DIRECTIONS FOR THIS TASK:
Below are the records; repeat them in full, exactly.

[Items from a dataset]

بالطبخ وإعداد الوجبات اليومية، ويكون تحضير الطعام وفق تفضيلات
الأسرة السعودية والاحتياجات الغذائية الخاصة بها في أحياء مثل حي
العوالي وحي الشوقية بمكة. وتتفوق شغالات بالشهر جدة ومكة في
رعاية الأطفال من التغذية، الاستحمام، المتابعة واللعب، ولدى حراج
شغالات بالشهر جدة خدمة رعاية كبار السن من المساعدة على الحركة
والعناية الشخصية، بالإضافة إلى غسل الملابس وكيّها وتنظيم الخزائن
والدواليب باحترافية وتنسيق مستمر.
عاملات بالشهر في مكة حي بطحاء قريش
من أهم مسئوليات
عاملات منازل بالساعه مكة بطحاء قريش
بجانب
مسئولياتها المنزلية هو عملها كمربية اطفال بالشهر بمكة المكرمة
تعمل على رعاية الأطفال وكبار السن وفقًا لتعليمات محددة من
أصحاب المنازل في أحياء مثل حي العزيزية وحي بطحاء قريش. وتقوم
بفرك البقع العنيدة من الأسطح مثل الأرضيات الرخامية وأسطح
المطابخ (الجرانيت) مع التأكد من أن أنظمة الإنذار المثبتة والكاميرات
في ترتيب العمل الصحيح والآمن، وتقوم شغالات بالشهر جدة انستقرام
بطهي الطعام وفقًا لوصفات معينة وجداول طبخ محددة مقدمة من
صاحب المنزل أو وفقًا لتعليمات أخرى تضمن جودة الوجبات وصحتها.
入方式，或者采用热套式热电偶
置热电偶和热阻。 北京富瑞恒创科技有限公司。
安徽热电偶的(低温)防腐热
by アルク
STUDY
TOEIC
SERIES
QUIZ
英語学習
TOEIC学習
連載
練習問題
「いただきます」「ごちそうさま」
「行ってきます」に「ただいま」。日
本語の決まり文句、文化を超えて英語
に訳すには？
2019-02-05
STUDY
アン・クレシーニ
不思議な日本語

EXERCISE SOLUTION:
بالطبخ وإعداد الوجبات اليومية، ويكون تحضير الطعام وفق تفضيلات
الأسرة السعودية والاحتياجات الغذائية الخاصة بها في أحياء مثل حي
العوالي وحي الشوقية بمكة. وتتفوق شغالات بالشهر جدة ومكة في
رعاية الأطفال من التغذية، الاستحمام، المتابعة واللعب، ولدى حراج
شغالات بالشهر جدة خدمة رعاية كبار السن من المساعدة على الحركة
والعناية الشخصية، بالإضافة إلى غسل الملابس وكيّها وتنظيم الخزائن
والدواليب باحترافية وتنسيق مستمر.
عاملات بالشهر في مكة حي بطحاء قريش
من أهم مسئوليات
عاملات منازل بالساعه مكة بطحاء قريش
بجانب
مسئولياتها المنزلية هو عملها كمربية اطفال بالشهر بمكة المكرمة
تعمل على رعاية الأطفال وكبار السن وفقًا لتعليمات محددة من
أصحاب المنازل في أحياء مثل حي العزيزية وحي بطحاء قريش. وتقوم
بفرك البقع العنيدة من الأسطح مثل الأرضيات الرخامية وأسطح
المطابخ (الجرانيت) مع التأكد من أن أنظمة الإنذار المثبتة والكاميرات
في ترتيب العمل الصحيح والآمن، وتقوم شغالات بالشهر جدة انستقرام
بطهي الطعام وفقًا لوصفات معينة وجداول طبخ محددة مقدمة من
صاحب المنزل أو وفقًا لتعليمات أخرى تضمن جودة الوجبات وصحتها.
入方式，或者采用热套式热电偶
置热电偶和热阻。 北京富瑞恒创科技有限公司。
安徽热电偶的(低温)防腐热
by アルク
STUDY
TOEIC
SERIES
QUIZ
英語学習
TOEIC学習
連載
練習問題
「いただきます」「ごちそうさま」
「行ってきます」に「ただいま」。日
本語の決まり文句、文化を超えて英語
に訳すには？
2019-02-05
STUDY
アン・クレシーニ
不思議な日本語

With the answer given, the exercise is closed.